Rezension: Serge Latouche „Es reicht!“, München 2015
Sehr viele Menschen sind sich der Maßlosigkeit bewusst, auf der unser Lebensstil mit seinen verheerenden Folgen beruht. Dennoch ändert sich bislang noch viel zu wenig. Serge Latouche geht mit dieser Kalamität in seinem Buch „Es reicht! - Abrechnung mit dem Wachstumswahn“ darum zuweilen hart ins Gericht.
Unser derzeit meist vorherrschendes Wirtschaftssystem ist auf dauerndes Wachstum angewiesen wie ein Lebewesen auf seine Nahrung. Weil das so ist, wird man eine Wachstumsrücknahme systemkompatibel nicht realisieren können. Es muss sich alles ändern! Degrowth wird darum radikal als neues Gesellschaftsmodell vorgestellt, das jetzt seinen Platz finden muss, weil wir Menschen ansonsten dem Ende unserer Zivilisation höchstselbst den Weg bereiten.

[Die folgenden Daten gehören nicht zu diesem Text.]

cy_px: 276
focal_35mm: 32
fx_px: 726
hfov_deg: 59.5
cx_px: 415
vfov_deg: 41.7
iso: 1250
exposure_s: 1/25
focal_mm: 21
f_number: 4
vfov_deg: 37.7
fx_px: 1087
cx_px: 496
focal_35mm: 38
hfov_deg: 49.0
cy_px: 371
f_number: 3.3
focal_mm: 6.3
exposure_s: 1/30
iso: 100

Die Begrenztheit der Welt wird mit zuweilen beängstigender Klarheit vor Augen geführt. Die Fläche der Erde, die künstliche Verknappung von allem und jedem ebenso wie der geschürte Überkonsum – in allen Bereichen führen die Entwicklungen in bedenkliche Richtungen. Aber im Blick auf Weltregionen, die von den Folgen des prassenden Lebensstils bereits hart getroffen wurden, können auch neue Fähigkeiten entdeckt werden. Latouche fast das im Begriff „Bricolage“ (Frickelei, Gebastel) zusammen, und beschreibt, wie Menschen in Afrika „am Rande des Weltmarktgeschehens ein komplettes Leben aufzubauen“ in der Lage sind, indem sie ideenreich weiter- und wiederverwenden, was viele Nordhemissphärler als Abfall und Schrott entsorgen würden. Selbstverständlich, davon können und sollten wir lernen!

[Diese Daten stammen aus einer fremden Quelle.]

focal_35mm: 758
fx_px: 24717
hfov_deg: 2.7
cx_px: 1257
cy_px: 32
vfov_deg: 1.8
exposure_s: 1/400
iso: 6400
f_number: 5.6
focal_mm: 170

Wir alle könnten die Qualität unseres Lebens steigern, wenn wir nur mit der zunehmend freien Zeit besser umgingen. Der Anteil der Lebenszeit, der für die Erwerbsarbeit aufgewendet wird, ist seit dem Ende des zweiten großen Krieges von einem Drittel auf weniger als einem Fünftel geschrumpft. Statt den Versuchungen der Freizeitindustrie zu erliegen, könnten wir kulturell Sinnvolles tun. Serge Latouche konzentriert das auf seine wunderbare Aussage „Die Realisierung einer Degrowth-Gesellschaft erfordert in meinen Augen notwendigerweise eine Wiederverzauberung der Welt“. Die „Möglichkeit des Staunens vor den Gaben des „Schöpfers“ und den kunsthandwerklichen Fähigkeiten der menschlichen Geschicklichkeit“ gilt es vor den Auswüchsen der entfesselten Überfluss-Welt zu bewahren. Degrowth bedeutet nicht Darben im Mangel, sondern Zugänglichkeit resilienten Glücks.

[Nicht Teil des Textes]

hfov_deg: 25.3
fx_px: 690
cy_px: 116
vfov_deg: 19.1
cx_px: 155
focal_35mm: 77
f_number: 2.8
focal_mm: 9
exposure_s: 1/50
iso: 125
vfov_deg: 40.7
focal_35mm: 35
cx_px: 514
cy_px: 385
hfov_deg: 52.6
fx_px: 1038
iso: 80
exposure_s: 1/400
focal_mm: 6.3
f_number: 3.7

In dem sehr lesenswerten Buch werden zahlreiche, bzw. nahezu alle Fakten, mindestens kurz, erwähnt und behandelt, auf denen die Argumentationen der Degrowth-Aktiven beruhen. Möglicherweise sitzt Latouche aber einem Missverständnis auf, wenn er beklagt: „Die technologische, prometheische Weltsicht, der zufolge wir das Universum nach unserem Gutdünken umgestalten können, ist eine Missachtung der Welt und des Seins.“, denn die Freiheit in Einsicht und Tat des Menschen ist es doch, an die auch er appelliert. Der Buchtitel „Es reicht!“ kann als Ausdruck des Protestes verstanden werden, aber auch als Erkenntnis eines Menschen, der verstanden hat, was genug ist, um glücklich zu sein. Beides, das spricht aus dem Buch, trifft auf den Autor Serge Latouche zu.